The word to find is "purple". State how many lines below contain it, giving only the number.
--- START ---
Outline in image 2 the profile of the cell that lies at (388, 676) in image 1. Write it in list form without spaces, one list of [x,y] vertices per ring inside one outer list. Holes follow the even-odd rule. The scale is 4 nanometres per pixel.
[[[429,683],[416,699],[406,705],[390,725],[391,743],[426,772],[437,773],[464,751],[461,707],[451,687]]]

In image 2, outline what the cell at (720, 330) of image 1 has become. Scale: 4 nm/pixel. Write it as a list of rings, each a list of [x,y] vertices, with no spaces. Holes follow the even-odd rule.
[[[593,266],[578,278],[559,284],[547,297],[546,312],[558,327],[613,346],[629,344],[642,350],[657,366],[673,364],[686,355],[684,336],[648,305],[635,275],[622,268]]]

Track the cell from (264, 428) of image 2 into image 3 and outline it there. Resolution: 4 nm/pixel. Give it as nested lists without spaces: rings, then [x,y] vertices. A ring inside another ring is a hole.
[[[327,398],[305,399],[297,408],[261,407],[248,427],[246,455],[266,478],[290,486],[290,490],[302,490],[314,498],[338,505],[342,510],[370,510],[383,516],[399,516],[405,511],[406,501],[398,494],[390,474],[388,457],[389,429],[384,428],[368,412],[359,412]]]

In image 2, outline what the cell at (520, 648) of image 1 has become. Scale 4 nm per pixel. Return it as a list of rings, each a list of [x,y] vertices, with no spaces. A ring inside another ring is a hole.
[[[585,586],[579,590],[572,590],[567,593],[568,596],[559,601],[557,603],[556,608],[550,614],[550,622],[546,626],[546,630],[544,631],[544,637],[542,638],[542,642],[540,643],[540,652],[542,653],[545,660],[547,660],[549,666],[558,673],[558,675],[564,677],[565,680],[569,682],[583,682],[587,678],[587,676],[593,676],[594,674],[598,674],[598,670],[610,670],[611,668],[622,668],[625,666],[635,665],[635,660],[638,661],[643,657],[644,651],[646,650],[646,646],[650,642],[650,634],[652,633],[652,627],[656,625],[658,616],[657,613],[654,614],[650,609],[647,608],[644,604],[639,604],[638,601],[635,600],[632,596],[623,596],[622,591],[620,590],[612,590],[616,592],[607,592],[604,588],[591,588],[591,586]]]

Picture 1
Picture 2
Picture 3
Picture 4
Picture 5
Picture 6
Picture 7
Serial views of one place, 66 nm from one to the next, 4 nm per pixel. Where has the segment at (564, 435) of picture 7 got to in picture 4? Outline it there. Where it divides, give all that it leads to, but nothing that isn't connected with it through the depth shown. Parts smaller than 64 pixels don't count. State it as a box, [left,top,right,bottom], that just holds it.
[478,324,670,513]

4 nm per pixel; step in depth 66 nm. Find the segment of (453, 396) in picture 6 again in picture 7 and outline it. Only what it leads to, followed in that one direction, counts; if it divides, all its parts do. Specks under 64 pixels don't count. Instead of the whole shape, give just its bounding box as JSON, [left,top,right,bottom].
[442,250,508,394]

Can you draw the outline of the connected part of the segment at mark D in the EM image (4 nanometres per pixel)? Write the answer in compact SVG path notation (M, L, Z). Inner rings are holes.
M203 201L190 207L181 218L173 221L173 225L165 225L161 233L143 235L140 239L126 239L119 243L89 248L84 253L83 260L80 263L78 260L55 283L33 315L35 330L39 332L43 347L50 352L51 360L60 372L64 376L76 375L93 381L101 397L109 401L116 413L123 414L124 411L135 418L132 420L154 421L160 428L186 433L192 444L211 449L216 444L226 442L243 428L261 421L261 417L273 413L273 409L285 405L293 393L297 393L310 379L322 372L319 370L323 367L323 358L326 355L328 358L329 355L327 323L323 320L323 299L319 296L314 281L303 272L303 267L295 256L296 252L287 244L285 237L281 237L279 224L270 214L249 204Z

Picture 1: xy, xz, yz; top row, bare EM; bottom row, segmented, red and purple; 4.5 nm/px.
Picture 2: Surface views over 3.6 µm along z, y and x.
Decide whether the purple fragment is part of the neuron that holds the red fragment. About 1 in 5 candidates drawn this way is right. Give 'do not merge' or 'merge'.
--- END ---
* [Answer for the task] 2